[Provided records — start]

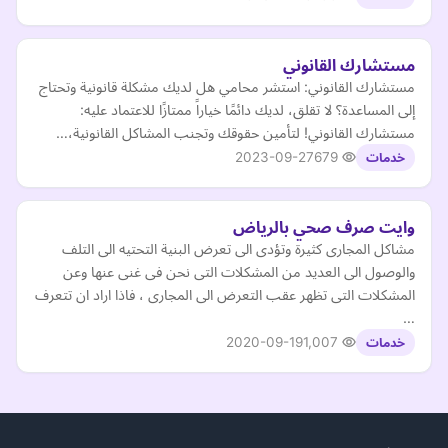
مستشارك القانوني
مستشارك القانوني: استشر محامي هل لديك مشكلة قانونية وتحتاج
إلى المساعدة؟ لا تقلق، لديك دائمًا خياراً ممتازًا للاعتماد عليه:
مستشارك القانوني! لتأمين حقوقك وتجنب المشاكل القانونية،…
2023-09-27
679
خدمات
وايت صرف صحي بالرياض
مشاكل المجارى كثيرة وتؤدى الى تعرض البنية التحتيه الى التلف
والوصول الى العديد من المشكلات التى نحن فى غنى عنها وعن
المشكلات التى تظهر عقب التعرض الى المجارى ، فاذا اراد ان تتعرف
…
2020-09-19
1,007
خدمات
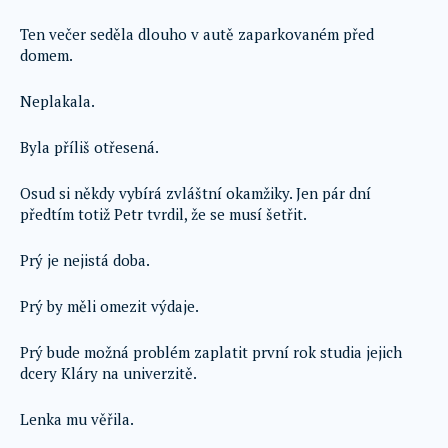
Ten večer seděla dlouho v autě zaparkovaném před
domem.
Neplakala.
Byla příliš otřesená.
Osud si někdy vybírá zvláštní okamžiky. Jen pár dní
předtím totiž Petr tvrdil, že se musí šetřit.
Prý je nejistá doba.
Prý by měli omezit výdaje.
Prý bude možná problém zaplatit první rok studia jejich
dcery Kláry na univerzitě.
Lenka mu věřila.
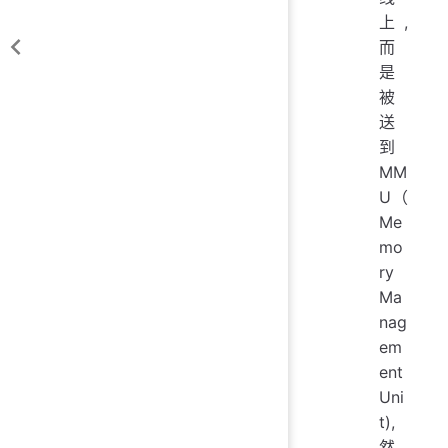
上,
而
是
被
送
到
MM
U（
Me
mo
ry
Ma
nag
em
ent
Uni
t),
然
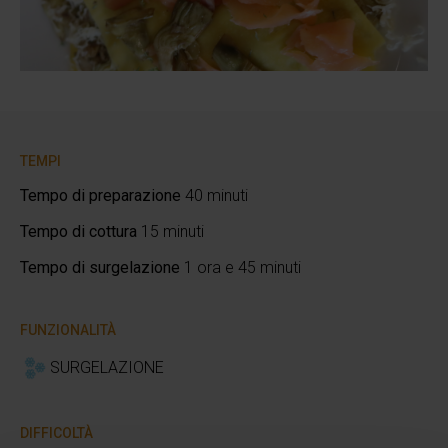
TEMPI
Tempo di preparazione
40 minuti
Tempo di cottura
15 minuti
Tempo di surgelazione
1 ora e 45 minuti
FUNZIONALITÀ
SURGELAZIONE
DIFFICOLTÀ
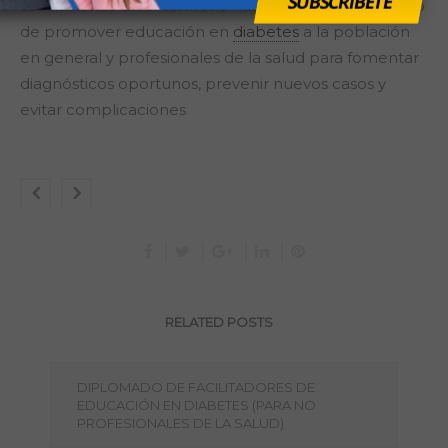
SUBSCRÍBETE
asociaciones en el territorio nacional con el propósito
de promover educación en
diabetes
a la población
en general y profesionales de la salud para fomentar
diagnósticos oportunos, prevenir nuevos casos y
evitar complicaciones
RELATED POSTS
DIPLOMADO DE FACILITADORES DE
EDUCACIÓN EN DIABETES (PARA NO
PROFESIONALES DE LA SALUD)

[Provided records — finish]
[Provided records — start]

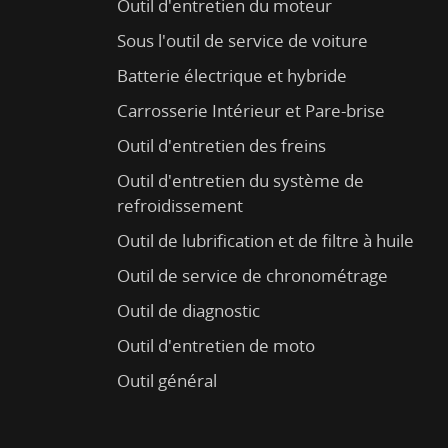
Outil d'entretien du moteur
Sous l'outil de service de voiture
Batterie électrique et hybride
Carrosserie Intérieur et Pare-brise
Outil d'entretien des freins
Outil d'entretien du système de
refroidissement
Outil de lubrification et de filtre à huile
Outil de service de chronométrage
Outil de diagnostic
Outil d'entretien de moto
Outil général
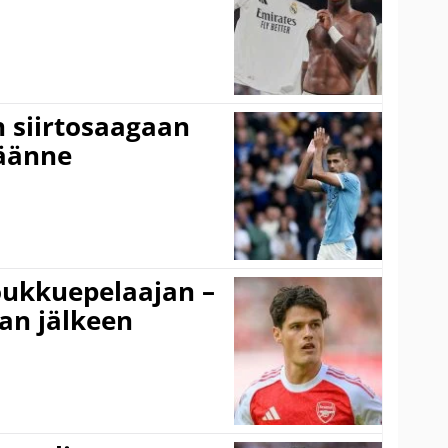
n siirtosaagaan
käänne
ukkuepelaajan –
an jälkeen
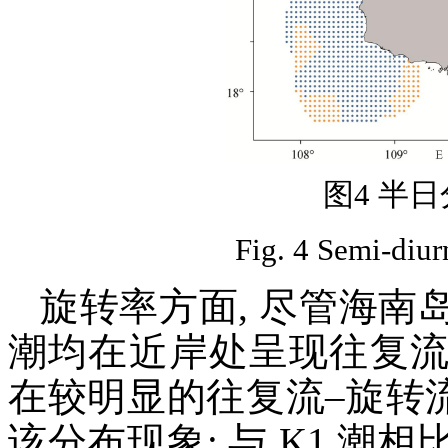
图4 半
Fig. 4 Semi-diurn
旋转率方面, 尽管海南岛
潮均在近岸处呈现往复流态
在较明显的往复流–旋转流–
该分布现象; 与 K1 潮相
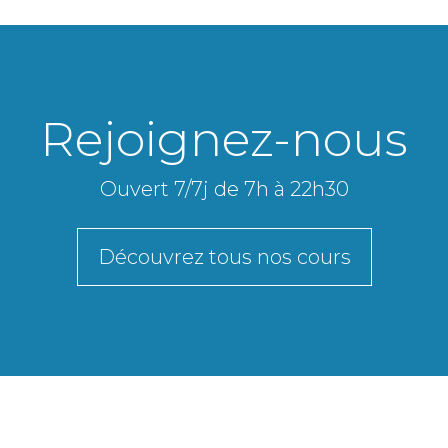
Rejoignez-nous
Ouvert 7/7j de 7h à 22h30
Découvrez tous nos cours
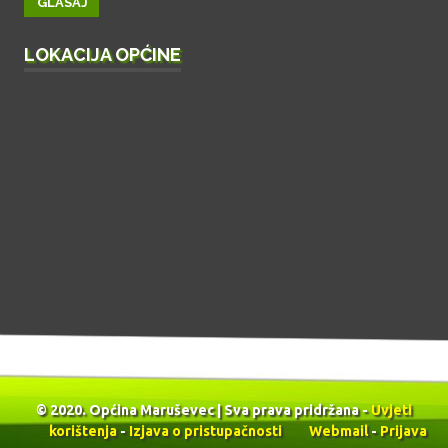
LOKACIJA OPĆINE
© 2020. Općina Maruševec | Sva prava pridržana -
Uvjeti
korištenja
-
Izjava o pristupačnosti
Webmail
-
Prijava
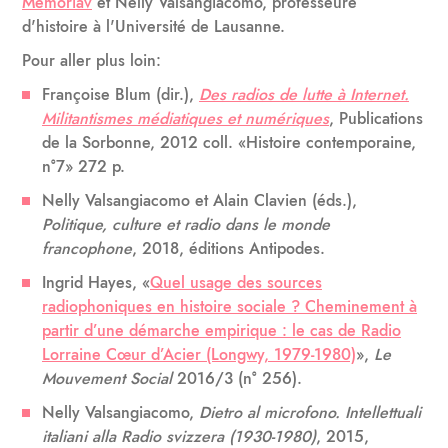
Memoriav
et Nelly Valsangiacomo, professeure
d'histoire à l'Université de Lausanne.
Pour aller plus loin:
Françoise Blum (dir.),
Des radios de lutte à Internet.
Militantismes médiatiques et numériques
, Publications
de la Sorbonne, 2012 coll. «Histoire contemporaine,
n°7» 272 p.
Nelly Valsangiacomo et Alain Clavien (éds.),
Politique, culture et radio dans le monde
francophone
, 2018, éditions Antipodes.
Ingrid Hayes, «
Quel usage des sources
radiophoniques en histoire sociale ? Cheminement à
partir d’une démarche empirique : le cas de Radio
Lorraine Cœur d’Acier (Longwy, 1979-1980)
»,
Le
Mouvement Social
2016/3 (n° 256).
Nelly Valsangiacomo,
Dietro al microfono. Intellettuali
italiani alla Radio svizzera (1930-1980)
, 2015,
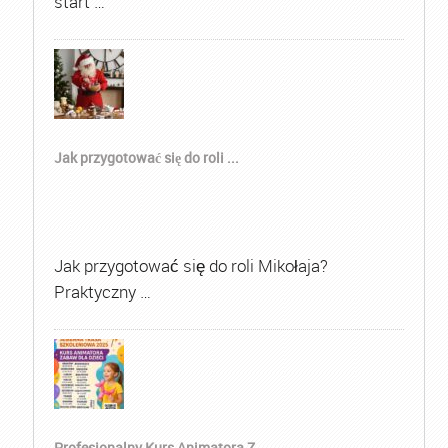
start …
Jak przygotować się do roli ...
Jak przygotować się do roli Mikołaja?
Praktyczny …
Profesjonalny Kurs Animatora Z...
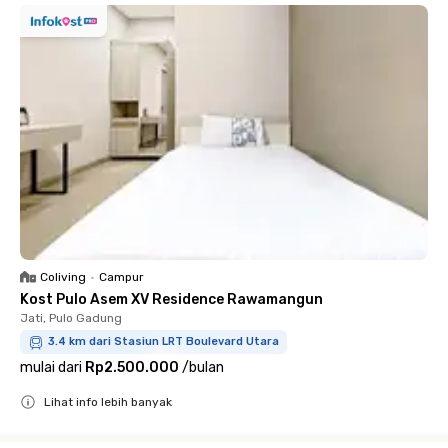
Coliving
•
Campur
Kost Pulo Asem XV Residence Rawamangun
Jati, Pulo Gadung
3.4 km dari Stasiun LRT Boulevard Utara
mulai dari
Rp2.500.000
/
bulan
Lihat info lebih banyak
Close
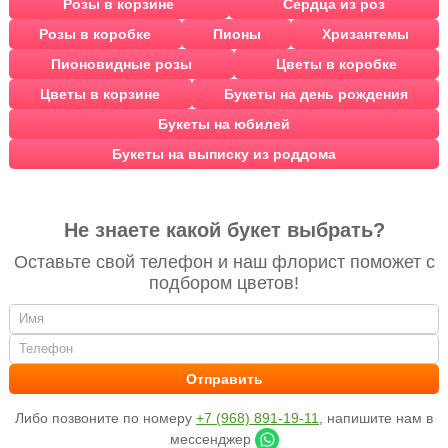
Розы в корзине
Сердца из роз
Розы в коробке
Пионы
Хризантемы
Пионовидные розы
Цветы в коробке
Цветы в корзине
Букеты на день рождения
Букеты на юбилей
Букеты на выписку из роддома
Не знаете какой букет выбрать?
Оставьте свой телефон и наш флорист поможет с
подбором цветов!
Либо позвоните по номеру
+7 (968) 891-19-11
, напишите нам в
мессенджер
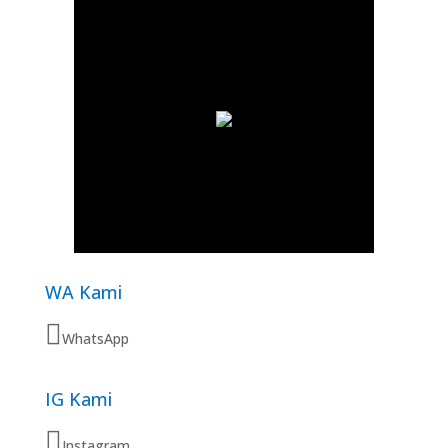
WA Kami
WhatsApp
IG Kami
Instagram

[Provided records — finish]
[Provided records — start]

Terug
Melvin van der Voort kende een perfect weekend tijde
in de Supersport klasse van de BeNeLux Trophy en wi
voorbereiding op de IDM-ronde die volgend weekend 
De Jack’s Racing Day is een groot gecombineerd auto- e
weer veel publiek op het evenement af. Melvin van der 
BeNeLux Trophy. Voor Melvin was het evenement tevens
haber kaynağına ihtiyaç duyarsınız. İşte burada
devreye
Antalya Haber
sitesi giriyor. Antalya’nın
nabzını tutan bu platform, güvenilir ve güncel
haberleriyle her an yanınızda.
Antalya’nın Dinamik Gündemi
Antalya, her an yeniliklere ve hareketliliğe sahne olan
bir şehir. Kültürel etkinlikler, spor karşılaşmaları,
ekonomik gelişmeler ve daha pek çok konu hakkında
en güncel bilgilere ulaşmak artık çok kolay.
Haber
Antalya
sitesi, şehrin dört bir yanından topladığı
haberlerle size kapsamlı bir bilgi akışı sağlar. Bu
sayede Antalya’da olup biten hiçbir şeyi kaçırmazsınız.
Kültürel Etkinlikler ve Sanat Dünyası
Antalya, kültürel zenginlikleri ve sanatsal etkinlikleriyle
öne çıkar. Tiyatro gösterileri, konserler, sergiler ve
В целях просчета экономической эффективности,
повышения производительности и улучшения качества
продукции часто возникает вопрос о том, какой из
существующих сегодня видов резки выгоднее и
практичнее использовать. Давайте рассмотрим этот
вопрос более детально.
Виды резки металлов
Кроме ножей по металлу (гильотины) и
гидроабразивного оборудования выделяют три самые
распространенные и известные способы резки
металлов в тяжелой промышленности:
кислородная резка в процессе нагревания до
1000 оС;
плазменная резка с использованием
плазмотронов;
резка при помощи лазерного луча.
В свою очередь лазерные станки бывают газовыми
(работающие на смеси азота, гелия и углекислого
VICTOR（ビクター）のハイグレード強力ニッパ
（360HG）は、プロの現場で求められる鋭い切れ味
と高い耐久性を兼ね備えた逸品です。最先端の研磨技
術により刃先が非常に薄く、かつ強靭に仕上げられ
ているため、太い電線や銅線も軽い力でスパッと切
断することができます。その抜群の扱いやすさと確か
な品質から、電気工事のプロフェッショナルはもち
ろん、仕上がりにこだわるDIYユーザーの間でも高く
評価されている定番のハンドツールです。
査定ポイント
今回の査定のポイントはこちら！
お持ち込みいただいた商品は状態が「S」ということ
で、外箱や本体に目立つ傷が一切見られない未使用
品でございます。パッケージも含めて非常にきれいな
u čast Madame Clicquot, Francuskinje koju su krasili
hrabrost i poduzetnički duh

[Provided records — finish]

_Your instructions_. Retype the portion of the data above that starts on the line with "sitesi giriyor. Antalya’nın" and finishes on the line with "haberlerle size kapsamlı", including both of those lines.

_Answer space_.
sitesi giriyor. Antalya’nın
nabzını tutan bu platform, güvenilir ve güncel
haberleriyle her an yanınızda.
Antalya’nın Dinamik Gündemi
Antalya, her an yeniliklere ve hareketliliğe sahne olan
bir şehir. Kültürel etkinlikler, spor karşılaşmaları,
ekonomik gelişmeler ve daha pek çok konu hakkında
en güncel bilgilere ulaşmak artık çok kolay.
Haber
Antalya
sitesi, şehrin dört bir yanından topladığı
haberlerle size kapsamlı bir bilgi akışı sağlar. Bu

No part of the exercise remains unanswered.